The race in Ireland that stands out for me is Sunday’s clash between the best juvenile colts in Britain and Ireland in the Goffs Vincent O’Brien National Stakes.
The standard setter is Phoenix Stakes winner Lucky Vega, the only Group 1 winner in the line-up, but he has a bit to prove over this extra furlong, for all that it shouldn’t be an issue on pedigree.
Battleground knows how to get the job done and can’t be knocked but, despite having two Group wins already in the bank, he lacks the star potential of British raider Master Of The Seas, who remains firmly parked in the ‘could be anything’ category and is clearly held in high esteem for a trainer that has won this with top-class colts Quorto and Pinatubo in the last couple of years.
Battleground heads ante-post 2,000 Guineas lists but Master Of The Seas could do no more than hammer his Superlative Stakes rivals by three lengths and although that form hasn’t worked out brilliantly, we could see some major flip-flopping in bookmaker lists should the son of Dubawi overcome his biggest challenge to date.
And that leads me neatly on to the horse that went into last winter as a red-hot favourite for the first colt’s classic of the season – and by coincidence, he was also a Godolphin-owned colt trained by Charlie Appleby.
Pinatubo has now been beaten every time he has raced over a mile this season yet such was the level of his performance against the sectional bias in Sunday’s Prix du Moulin that I am now convinced that he can win a top-flight race over that trip.
James Doyle’s ride has (understandably) come in for some stick but let us not overlook the most pertinent point here, which is that Pinatubo showed us that he can see a mile out strongly for the first time.
Having watched him cut back Persian King’s advantage through the final furlong I am now in no doubt whatsoever that the apple of Charlie Appleby’s eye can bag one of the biggest mile prizes before the season is out.
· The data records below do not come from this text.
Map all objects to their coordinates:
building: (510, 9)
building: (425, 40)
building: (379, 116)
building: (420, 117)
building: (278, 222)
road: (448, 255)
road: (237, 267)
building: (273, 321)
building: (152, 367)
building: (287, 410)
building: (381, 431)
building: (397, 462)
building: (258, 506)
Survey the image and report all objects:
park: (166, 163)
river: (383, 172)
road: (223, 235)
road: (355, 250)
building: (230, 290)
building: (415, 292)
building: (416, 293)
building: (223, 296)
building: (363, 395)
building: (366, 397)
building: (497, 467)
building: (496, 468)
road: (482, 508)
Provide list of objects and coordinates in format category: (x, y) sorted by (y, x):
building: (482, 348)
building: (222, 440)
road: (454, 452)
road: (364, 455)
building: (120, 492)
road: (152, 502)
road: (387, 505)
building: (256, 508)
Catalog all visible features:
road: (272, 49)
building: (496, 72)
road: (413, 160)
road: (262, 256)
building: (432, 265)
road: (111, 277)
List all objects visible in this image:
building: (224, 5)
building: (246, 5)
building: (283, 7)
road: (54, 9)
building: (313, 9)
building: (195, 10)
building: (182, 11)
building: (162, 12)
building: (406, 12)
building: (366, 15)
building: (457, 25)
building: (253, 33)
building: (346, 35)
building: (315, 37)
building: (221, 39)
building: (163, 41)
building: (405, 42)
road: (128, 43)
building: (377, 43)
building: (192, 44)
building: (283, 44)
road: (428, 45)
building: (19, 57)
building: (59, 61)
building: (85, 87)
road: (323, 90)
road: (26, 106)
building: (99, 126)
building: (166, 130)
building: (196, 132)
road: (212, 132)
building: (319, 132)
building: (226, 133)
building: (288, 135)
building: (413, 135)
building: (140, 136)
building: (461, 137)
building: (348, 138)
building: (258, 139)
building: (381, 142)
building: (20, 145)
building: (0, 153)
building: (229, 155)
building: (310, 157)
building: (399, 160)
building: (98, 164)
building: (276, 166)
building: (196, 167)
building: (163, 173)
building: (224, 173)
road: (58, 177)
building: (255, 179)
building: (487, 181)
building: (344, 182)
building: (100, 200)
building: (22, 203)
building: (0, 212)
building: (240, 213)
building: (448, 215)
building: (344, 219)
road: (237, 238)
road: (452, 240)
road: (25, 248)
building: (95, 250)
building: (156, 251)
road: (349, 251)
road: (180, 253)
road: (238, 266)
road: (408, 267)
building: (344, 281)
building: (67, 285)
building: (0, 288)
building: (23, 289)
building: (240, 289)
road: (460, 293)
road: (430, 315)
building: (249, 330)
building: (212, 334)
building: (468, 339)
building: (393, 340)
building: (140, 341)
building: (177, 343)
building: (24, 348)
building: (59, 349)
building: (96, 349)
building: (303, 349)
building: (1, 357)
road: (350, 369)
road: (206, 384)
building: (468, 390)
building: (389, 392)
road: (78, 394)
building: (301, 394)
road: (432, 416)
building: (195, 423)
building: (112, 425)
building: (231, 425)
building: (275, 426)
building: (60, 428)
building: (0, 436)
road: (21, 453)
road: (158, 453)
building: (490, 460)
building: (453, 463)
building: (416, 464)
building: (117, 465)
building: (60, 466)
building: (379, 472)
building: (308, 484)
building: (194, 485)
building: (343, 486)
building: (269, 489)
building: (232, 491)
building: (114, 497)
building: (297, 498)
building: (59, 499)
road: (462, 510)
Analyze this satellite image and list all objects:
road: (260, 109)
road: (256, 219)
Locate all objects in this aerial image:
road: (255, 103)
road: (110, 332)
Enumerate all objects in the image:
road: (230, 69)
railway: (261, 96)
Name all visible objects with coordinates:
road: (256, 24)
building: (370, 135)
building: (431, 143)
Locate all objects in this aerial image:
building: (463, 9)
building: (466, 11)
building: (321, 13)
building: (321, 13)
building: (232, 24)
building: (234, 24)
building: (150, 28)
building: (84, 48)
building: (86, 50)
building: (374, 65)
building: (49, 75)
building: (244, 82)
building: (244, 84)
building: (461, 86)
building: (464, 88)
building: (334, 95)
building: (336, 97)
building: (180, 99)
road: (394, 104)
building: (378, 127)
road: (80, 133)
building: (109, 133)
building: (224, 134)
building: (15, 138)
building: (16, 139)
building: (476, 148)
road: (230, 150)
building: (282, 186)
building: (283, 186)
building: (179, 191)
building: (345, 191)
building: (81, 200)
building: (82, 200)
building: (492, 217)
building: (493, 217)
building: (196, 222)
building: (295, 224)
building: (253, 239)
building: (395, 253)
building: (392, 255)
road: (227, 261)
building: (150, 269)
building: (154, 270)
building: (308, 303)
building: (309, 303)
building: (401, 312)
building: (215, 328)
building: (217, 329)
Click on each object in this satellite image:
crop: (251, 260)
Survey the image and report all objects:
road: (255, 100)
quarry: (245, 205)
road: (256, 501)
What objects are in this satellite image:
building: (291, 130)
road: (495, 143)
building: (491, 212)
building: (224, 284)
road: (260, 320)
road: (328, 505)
Of course, options are running out for him this season but the crucial point here is that he still has options because his stallion prospects will improve dramatically should he land that all important Group 1 mile race as a three-year-old.
And the obvious race for Pinatubo is surely the Breeder’s Cup Mile. A tight turning mile on a sound surface where the emphasis is on the ability to travel and quicken looks absolutely perfect for the son of Dubawi who showed just what sort of finishing kick he has by coming home like a rocket in the Moulin.
The QEII on what could be testing ground looks too much of a stamina test for him – I would doubt he could beat Palace Pier over that sort of test, but the speed test in America looks tailor-made for him and that now looks connections’ best chance of landing that all-important one-mile Group 1 success.
The TV Experience
Finally, something happened on ITV over the weekend that really struck a chord with me. The director of ITV’s coverage of the Betfair Sprint Cup at Haydock decided that viewers would benefit from watching the closing stages of the race from a head-on perspective.
Head-on camera angles have been a bugbear of mine for a while now and the reason is very simple: it is almost impossible to work out where a horse is in relation to the others.
Being able to ascertain which horse is in front and where your horse is (if you have placed a bet) in relation to the others is, fundamentally, the single most important factor for viewing a race and the sooner TV directors realise this the better.
What struck me most about ITV’s decision was that it was merely a choice that they decided would enhance the viewer’s experience, because the camera positions at Haydock mean that it isn’t a track that relies on a head-on camera angle.
That can’t be said for the likes of like Bath and Leicester who have been suffering with this for years but the small number of people that watch these tracks day in, day out tolerate it.
I would be surprised if those that watch ITV in much greater numbers tolerate the director making a habit out of it.